Paycheck, Blu-ray (2003/2009)
Starring: Ben Affleck, Aaron Eckhart, Uma Thurman, Paul Giamatti
Director: John Woo
Studio: Paramount 14296 [Release date: May 19, 09]
Video: 2.35:1 anamorphic/enhanced for 16:9 color 1080p HD
Audio: English Dolby TrueHD, French or Spanish DD 5.1, 2.0
Subtitles: English, English SDH, French, Spanish, Portuguese
Extras: Commentary by John Woo, Commentary by Screenwriter Dean Georgaris, “Paycheck: Designing the Future,” “Tempting Fate: The Stunts of Paycheck,” Extended Deleted Scenes
Length: 118 minutes
Affleck – who I’ve never thought of as a great actor – plays an electronics engineering whiz who specializes in reverse engineering for unethical corporations of ideas developed by their competitors. To protect his client’s interests he has his partner erase his memory of each job. He’s offered a three-year job to work on a secret device for a shockingly large paycheck at the end. A mysterious and sexy biologist-scientist, played by Thurman, also works for the corporate client. At the end of the three years he goes to pick up his check and is told he forfeited it earlier, and is given his envelope of personal items that he gave up three years before. Only they are not his own personal items but appear to be someone else’s. With the biologist – which whom he obviously had a relationship during the three years – he struggles to find out why he relinquished his paycheck, and discovers that the seemingly unconnected items in the envelope are actually clues to what he needs to do and simple tools for his escaping both the villainous clients and the FBI, who are also after him. It turns out the mystery device he worked on for three years had something to do with time travel to the future.
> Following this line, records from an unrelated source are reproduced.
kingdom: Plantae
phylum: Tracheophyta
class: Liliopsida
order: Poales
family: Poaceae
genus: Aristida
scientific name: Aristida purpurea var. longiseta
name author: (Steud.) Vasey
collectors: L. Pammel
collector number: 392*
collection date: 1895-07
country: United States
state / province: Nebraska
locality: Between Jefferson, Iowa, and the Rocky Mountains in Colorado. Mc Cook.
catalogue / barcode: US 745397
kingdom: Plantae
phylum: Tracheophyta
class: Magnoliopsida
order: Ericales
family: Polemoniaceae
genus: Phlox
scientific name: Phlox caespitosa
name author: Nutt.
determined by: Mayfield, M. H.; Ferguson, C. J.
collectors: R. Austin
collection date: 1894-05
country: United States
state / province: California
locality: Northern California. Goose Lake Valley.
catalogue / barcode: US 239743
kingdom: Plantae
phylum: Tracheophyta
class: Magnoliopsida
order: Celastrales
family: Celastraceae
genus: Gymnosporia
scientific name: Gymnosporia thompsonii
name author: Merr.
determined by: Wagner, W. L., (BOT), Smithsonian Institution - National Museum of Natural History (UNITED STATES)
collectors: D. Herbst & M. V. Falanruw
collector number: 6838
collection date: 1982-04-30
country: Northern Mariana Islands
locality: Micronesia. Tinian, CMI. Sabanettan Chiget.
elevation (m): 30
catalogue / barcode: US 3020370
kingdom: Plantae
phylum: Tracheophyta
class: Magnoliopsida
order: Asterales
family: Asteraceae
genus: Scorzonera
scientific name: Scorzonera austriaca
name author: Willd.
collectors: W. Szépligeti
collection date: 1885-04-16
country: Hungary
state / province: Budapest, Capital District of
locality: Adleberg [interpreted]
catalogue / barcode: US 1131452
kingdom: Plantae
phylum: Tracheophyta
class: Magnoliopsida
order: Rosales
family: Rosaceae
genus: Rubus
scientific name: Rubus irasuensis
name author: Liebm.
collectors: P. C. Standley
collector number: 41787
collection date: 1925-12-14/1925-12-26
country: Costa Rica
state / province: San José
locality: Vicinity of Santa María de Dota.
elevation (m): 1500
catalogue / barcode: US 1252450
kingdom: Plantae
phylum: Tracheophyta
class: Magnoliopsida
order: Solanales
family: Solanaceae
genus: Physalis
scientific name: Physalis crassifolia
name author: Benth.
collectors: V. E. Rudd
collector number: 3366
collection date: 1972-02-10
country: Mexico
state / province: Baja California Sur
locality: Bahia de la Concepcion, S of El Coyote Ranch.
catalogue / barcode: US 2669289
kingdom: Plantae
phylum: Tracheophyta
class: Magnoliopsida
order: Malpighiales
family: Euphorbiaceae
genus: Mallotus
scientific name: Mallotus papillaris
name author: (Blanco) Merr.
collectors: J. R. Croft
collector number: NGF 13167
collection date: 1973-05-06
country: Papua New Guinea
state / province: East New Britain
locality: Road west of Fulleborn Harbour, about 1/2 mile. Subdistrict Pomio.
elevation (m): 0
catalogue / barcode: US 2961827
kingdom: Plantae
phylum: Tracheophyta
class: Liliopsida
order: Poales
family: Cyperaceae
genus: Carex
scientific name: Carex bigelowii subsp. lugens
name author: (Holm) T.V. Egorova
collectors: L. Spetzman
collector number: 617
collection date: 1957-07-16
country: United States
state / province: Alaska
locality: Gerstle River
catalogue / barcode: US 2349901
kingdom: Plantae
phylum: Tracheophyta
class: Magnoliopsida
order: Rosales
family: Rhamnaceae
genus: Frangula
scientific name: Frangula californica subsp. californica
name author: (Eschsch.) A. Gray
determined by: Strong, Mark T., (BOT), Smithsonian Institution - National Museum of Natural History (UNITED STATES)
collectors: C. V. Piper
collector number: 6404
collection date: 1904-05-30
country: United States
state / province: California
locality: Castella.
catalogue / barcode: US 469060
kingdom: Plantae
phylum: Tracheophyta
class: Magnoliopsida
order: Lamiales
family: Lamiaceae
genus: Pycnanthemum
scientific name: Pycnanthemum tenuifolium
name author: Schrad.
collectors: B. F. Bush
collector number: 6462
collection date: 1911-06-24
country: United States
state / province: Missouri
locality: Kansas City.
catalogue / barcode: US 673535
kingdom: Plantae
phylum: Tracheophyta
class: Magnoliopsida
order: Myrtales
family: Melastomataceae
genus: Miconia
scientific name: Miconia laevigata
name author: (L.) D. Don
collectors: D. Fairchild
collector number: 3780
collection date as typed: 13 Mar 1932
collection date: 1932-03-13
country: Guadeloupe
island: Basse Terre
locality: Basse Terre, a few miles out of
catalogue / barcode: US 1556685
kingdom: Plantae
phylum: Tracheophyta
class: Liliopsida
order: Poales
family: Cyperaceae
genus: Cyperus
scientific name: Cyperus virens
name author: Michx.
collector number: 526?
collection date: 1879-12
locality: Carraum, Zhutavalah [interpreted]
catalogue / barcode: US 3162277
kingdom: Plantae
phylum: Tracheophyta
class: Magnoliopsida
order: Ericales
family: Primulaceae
Another reviewer calls Paycheck “entertaining crap at its finest,” and who am I to disagree? Still, I think it’s better than the current theatrical Terminator movie. There’s a lot of pretty nonsensical stuff, and Affleck is his usual wooden self, but John Woo sparks things up with his fights, explosions, and patented gravity-defying motorcycle chases, making for some guilty fun along the way. With no prior back-story to them, both Affleck and Thurman suddenly become kung-fu masters when they are pursued by the baddies; but that’s par for the course with Hong Kong-bred Woo.
The Blu-ray transfer is superb, with great details in the shattering glass, bits of gravel, droplets of water, etc. The colors are bright and skin tones natural. The Dolby TrueHD 5.1 surround track brings to bear all the sonic tricks in immersing one in Woo’s explosions and gunshots, without covering up important dialog. The supplements are the same as were included in the 2004 Collector’s Edition DVD, not in HD as some Blu-rays are now offering, and the two commentary tracks aren’t required listening. However, the “Tempting Fate” featurette on the stuntwork for the film is thrilling.